
  • Home is where the hate is

    One of the anti-trans groups favoured by health minister Wes Streeting is the Bayswater Support Group, some of whose members advocate child abuse in order to make children “accept biological reality”. And in a new, heartbreaking report by Trans Safety Network, some of those kids describe how the group radicalised their parents into increasingly cruel behavior and opened the door for far-right extremism.

    A very familiar pattern emerges: increasing alienation, paranoia, cruelty and conspiracism as people get drawn deeper into radicalisation and further from reality.

  • Somewhere: for me

    I’m in the new issue (issue 19) of Somewhere: For Us, Scotland’s LGBTQ+ magazine, talking about music and joy and the power of Pride. It’s a great magazine and I’d really recommend the print version: the ink it uses smells amazing.

  • A kick up the arts

    One of the very best things about writing books about music is that you then get to talk about music with people who are just as mad about it as you are. So it was an absolute joy to hang out with Nicola Meighan and Laura Jane Wilkie for Nicola’s excellently named podcast, A Kick Up The Arts. 

    Nicola and I will also be at the Edinburgh Book Festival next month along with Chitra Ramaswamy, Emma Pollock and Cora Bissett to talk about mid-90s music in an event that I think is going to be a lot of fun.

  • Ten years today

    Imagine an alternate timeline where the media and political anti-trans panic didn’t happen, Scotland passed its proposed gender recognition reforms, and the sky didn’t fall in: none of the problems predicted by genital-obsessed weirdos arose, and ten years after the legislation introduced gender recognition by self-ID it was crystal clear that the weirdos’ scaremongering about trans people’s documentation was entirely groundless and based on bigotry.

    That’s the timeline in Ireland, which today marks the tenth anniversary of self-ID. 

  • The end of the beginning

    I’m sad to share the news that my wonderful publisher, 404 Ink, will be closing in summer 2026, but I’m immensely proud to be part of the 404 team: I was a 404 fan long before I became a 404 author. Heather and Laura are amazing people and working with them, and with the wider 404 family, has been a real joy.

  • Doing the devils’ work

    During her appearance in front of the Women and Equalities Committee last month, EHRC head Baroness Falkner told MPs that the EHRC had an 81% approval rate; the implication, which Falkner did not correct or clarify, was that this figure represented public polling.

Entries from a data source
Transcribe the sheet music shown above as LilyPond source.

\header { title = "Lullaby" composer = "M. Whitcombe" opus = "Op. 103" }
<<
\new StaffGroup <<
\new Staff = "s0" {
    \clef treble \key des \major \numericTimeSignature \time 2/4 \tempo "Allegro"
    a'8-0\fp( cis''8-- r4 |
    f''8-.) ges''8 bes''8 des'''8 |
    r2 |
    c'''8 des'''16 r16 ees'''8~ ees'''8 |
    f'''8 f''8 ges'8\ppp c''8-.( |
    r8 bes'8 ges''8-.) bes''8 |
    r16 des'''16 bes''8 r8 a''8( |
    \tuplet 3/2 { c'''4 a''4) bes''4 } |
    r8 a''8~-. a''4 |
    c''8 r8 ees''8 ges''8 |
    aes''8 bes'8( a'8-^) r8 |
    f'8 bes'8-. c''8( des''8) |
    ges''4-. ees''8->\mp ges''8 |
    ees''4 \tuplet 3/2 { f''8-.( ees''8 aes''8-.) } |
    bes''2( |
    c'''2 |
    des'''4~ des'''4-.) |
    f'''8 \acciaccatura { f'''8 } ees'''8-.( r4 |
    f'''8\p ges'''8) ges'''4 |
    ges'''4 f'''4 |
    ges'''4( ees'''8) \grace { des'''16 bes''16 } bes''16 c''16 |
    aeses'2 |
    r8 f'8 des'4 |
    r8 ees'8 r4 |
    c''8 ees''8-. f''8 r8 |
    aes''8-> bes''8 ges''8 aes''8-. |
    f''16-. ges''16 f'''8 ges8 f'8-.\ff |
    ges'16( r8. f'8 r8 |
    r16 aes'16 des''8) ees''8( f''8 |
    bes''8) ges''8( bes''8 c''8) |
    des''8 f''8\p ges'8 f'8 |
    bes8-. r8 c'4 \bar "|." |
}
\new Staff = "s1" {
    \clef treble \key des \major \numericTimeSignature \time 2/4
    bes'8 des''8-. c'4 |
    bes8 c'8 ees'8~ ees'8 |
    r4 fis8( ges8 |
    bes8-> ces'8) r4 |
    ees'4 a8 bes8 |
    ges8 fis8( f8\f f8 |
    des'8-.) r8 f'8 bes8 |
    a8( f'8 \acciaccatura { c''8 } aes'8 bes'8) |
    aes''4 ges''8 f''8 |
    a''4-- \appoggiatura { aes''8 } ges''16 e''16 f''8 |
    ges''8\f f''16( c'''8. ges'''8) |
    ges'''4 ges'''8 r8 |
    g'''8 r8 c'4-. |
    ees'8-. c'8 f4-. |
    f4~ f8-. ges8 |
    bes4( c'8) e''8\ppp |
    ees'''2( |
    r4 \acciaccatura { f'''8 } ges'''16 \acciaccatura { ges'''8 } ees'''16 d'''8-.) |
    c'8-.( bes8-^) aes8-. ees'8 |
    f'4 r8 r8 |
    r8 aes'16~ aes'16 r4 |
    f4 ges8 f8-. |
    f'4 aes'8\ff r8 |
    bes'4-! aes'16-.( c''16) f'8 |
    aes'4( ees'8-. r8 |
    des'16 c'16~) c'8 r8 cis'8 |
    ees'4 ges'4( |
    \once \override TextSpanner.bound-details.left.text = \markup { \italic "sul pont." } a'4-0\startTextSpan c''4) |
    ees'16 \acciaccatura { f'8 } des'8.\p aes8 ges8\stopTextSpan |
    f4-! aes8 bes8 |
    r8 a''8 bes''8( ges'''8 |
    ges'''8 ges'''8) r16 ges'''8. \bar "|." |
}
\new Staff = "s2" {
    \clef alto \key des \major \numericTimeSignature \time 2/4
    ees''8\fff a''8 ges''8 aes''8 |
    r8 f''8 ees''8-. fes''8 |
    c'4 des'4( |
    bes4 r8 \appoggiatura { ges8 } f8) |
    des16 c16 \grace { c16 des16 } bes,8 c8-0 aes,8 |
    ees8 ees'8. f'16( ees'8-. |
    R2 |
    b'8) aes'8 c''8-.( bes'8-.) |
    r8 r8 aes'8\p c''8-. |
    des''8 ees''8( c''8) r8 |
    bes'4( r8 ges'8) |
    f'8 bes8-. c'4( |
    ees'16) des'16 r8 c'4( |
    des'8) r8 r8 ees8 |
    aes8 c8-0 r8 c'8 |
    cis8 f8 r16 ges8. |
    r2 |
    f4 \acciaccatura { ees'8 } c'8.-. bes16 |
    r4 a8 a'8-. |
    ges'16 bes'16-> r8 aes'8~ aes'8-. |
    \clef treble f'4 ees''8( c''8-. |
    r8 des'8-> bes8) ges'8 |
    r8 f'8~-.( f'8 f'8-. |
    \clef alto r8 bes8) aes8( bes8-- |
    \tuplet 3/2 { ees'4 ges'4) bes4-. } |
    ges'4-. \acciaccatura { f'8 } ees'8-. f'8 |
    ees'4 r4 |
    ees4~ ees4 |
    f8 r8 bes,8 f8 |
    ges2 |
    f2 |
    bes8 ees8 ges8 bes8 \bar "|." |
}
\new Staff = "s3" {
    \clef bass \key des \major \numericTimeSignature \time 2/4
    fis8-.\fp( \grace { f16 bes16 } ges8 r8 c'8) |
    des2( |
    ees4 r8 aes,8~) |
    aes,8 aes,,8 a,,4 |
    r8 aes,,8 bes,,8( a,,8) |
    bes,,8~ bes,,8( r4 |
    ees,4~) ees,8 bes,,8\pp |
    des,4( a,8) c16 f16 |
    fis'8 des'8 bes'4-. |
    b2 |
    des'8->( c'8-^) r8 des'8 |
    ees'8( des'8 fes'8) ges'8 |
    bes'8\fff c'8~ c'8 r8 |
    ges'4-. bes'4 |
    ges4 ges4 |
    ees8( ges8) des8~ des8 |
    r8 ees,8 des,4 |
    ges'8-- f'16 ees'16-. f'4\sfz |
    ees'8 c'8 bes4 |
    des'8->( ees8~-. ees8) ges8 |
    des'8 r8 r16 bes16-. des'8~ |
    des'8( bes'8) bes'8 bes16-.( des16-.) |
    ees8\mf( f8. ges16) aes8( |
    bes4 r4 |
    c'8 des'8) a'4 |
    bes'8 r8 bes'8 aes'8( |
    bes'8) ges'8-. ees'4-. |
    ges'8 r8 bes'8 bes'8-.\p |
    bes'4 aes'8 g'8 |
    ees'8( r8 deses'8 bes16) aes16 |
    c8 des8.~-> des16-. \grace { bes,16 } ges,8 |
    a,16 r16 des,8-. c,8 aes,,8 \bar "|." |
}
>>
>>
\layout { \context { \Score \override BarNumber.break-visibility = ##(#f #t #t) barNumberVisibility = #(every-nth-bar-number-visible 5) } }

* _What is needed_: Could you pick up the roundup on trans rights, music and publishing after its last sentence and write the next part?

* _Exercise result_:
    Thanks to another freedom of information request, we now know that it doesn’t: the figure comes from the EHRC’s own “media sentiment analysis” which “measures the tone and favourability of media coverage about EHRC, not public polling”.

    In other words: the newspapers that hate trans people are pleased that the EHRC is actively helping their war on trans people.

    “Positive media sentiment has improved from 35.2% in 2021-22 to 80.6% in 2024-25”. When that media is waging war on a marginalised group that the EHRC is supposed to protect, that should be cause for resignation, not celebration.

  • They’re coming for you too

    Amnesty International has published a new report on the anti-rights movement that wants to take us all back to the 1950s.

    A powerful anti-rights movement is growing in the UK, threatening to roll back our hard-won freedoms and rewrite the rules on whose rights, bodies and lives deserve protection. 

    …These groups spent a staggering £106 million between 2019 and 2023, an increase of over 33%. All with the aim to undermine our freedoms, restrict access to essential healthcare and roll back the rights we’ve fought hard to win. 

    …The growing anti-rights movement in the UK, emboldened by what is happening in the US and increasingly well-funded, is targeting reproductive freedoms, access to abortion and the rights of LGBTI people. Their end goal is to roll back our hard-won rights, undermine equality protections and rewrite the rules on who deserves dignity and freedom.  

    We must name this threat for what it is: a deliberate and coordinated attack on human rights, led by actors who are weaponising misinformation, fabricating moral panic about abortion care and LGBTI people and exploiting existing prejudice to sow divisions and distract us from the real issues that matter.